# Boiga Weights



## XSmallyX (Aug 31, 2014)

Interested in seeing the different weights of adult male or female of any Boiga species, as there seems to be very little information online regarding this topic also feel free to post pictures of them below I just find them fascinating


----------



## LiasisUK (Sep 30, 2019)

That's because weighing animals is not really a necessary part of their care so most do not bother. Especially for a species that is easily stressed and prefers to be left alone. 
Weighing an animal like a boiga serves no purpose as its condition can be determined visually.


----------



## Thrasops (Apr 15, 2008)

As said above, it will be difficult to find a big sample size of weights for captive pet _Boiga_ that any kind of conclusion could be drawn from.

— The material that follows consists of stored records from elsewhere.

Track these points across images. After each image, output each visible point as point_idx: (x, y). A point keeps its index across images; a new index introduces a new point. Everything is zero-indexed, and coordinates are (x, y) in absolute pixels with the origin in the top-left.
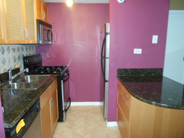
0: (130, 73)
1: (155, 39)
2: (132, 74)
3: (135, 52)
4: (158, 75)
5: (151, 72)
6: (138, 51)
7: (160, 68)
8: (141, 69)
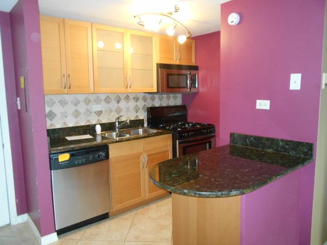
0: (248, 143)
1: (296, 82)
2: (252, 144)
3: (258, 107)
4: (302, 156)
5: (287, 147)
6: (263, 105)
7: (308, 142)
8: (268, 139)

There are some records of weights for different species in scientific literature though, but only for individual animals and with no clue as to age or body condition.

Myhrvold et al. (2015) "_An amniote life-history database to perform comparative analyses with birds, mammals, and reptiles_." _Ecology_, 96:3109-3109

_Boiga dendrophila_ (Mangrove snake) 6107g
_Boiga cynodon_ (Dog-Toothed cat eyed snake) 8234g
_Boiga irregularis_ (Brown tree snake) 4748g

_Boiga irregularis_ is one exception as an invasive species on Guam because a robust body of literature has been built up over the decades and there are several sources citing not only weights of various specimens but also weight change over time; both in relation to predatory activity on the island and the effect of surgically implemented radio transmitter on the snakes' body condition.



















Santana-Bendix, Manuel Alberto 1994. "_Movements, activity patterns and habitat use of Boiga irregularis (Colubridae), an introduced predator in the island of Guam_." Diss. The University of Arizona.

Regards,
Francis


----------